What is SFOpenBook Spending & Revenue?
The Spending & Revenue tool is a searchable, user-friendly public site that provides information about the financial activities of the City with downloadable data and charts. Here, you can find historical information about actual spending on salaries, benefits, goods and services, actual revenues from taxes, fees and other sources, and actual staffing levels represented by full-time equivalents (FTEs).

Why was this website created?
This website was created to improve transparency of government spending and to provide residents, journalists and other interested parties an interactive way to understand, monitor and analyze the City’s spending and revenue.

What information can I find here?
As you navigate through Spending & Revenue, you will find actual spending and revenues by Organization, Type, Fund, and Vendor. By clicking on an item, you can drill down to discover more detail. By changing filters, you may choose to view revenue, all spending, just vendor related spending, just non-profit vendor spending, or staffing(FTE) levels. Staffing levels can be shown by Job Family or Job. You can also select what year to vew, or whether to show one year or five years of data at a time. For example, on this site you can browse for a department and see how the department’s spending has changed over five-years. View examples of what you can learn on this site.

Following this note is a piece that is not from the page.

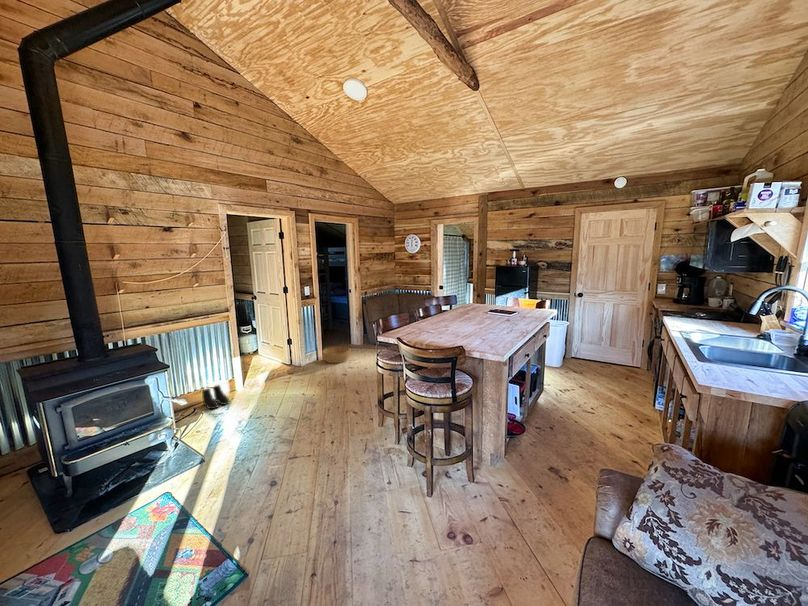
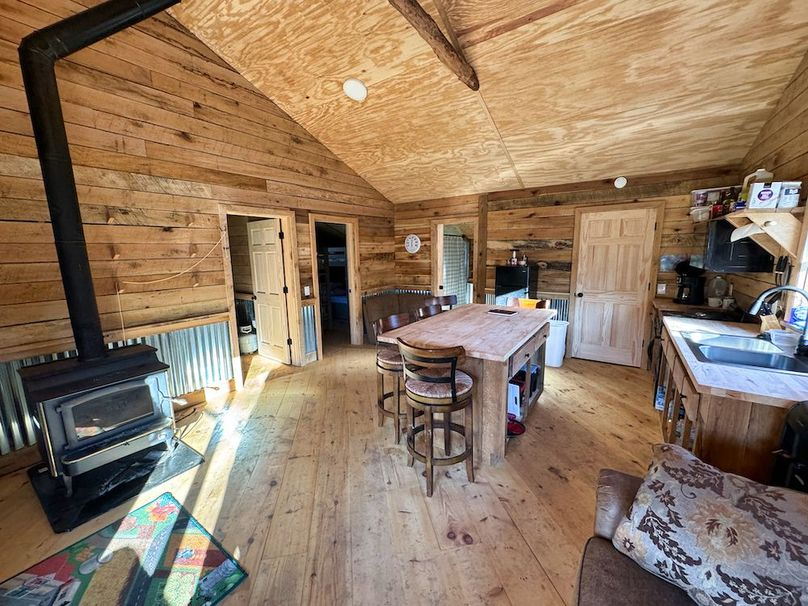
- basket [321,345,351,364]
- boots [201,384,231,410]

How far back does the data go?
Data is available from Fiscal Year 1999 forward, except for vendor information, which is available from Fiscal Year 2007 forward, and staffing (FTE) information, which is available from Fiscal Year 2003 forward.

What is this data and where does it come from?
This data is a summary of 'operating' data from the City and County of San Francisco's accounting system. Similar to a business income statement, this data covers transactions affecting current operations.

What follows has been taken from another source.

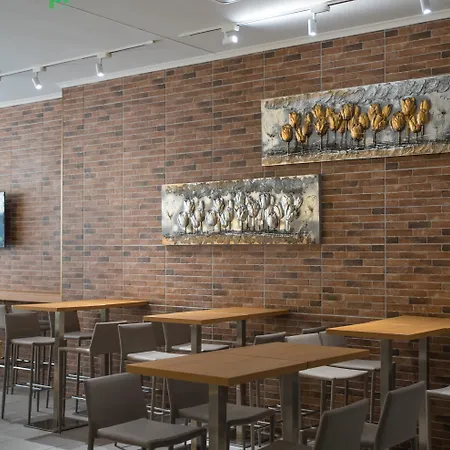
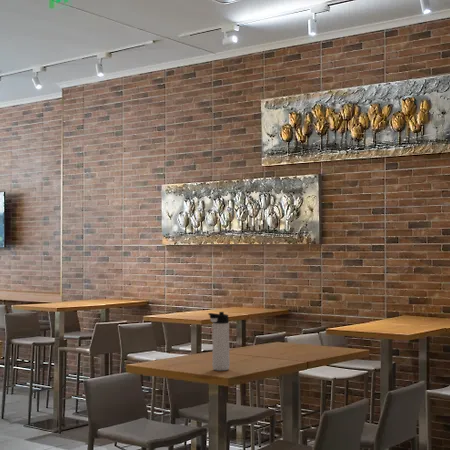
+ thermos bottle [207,311,231,372]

Note that this view differs from the one used in the City’s year-end financial statements to meet Generally Accepted Accounting Principles (GAAP) in some ways. For example, SFOpenBook shows spending on capital improvements as it occurs, while the financial statements spread this spending over the life of the capital asset using the technique known as "depreciation." Please refer to the City’s Comprehensive Annual Financial Report (CAFR)s for the City’s year-end financial statements.

What information will I not find here?
Spending and revenue data for related governmental units is available in SFOpenBook but is not visible in the default view. To view data on related governmental units, set the Related Gov’t Units filter to "Include" and click "Go".

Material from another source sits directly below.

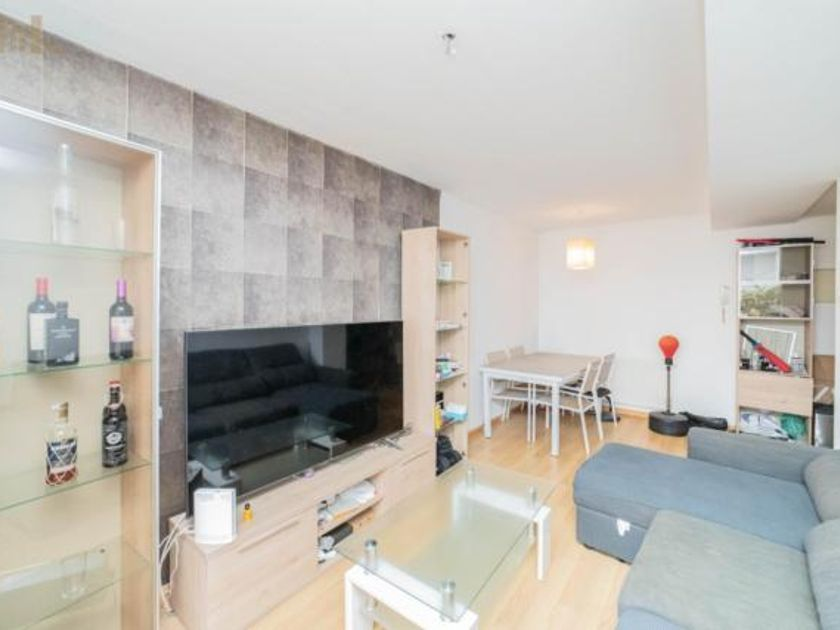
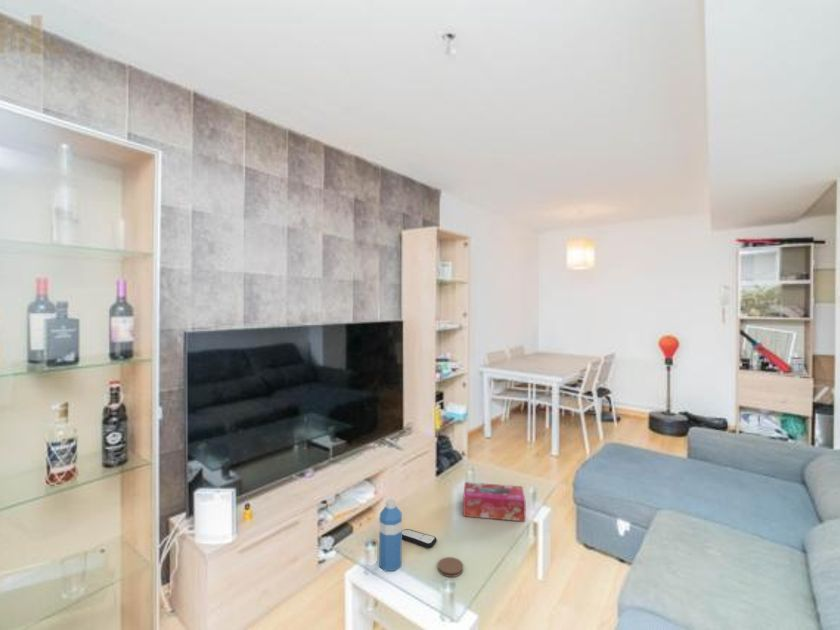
+ remote control [402,528,438,549]
+ tissue box [462,481,526,522]
+ coaster [437,556,464,578]
+ water bottle [378,498,403,572]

The City’s accounting system does not capture the large amount of detail to have maintenance costs identified by geographic location. For example, in SFOpenBook you will not be able to find how much money was spent maintaining a specific park, such as Alamo Square.

This site shows activity in the year it occurs. For this reason, revenues and spending will not always match up because some money received in a particular year is not spent in that same year.

To support a single year view of its finances required by City staff and used for financial statements, the City’s accounting system includes entries each year that show "unappropriated fund balances", or money left over from previous fiscal years that has not been spent. If money collected in one year is not spent until several years later, it would be in the fund balance for multiple years. In a five year comparison it would be counted multiple times. SFOpenBook excludes those entries for that reason, showing money only in the year it is received.

How often is the data updated?
The current fiscal year is updated weekly - usually every Sunday night. However, staffing levels are only updated once every six months. At the end of a fiscal year there is a time when two years will be updated, but fiscal years that have been audited are closed and no longer updated. Please refer to the "Data As Of" note beneath the data table for the date of the last update.

Are amounts from previous years adjusted for inflation?
No. For instance, the figures for spending in Fiscal Year 1998-1999 represent the value of the dollar in 1998 and 1999. In economic terms, these are "nominal" values.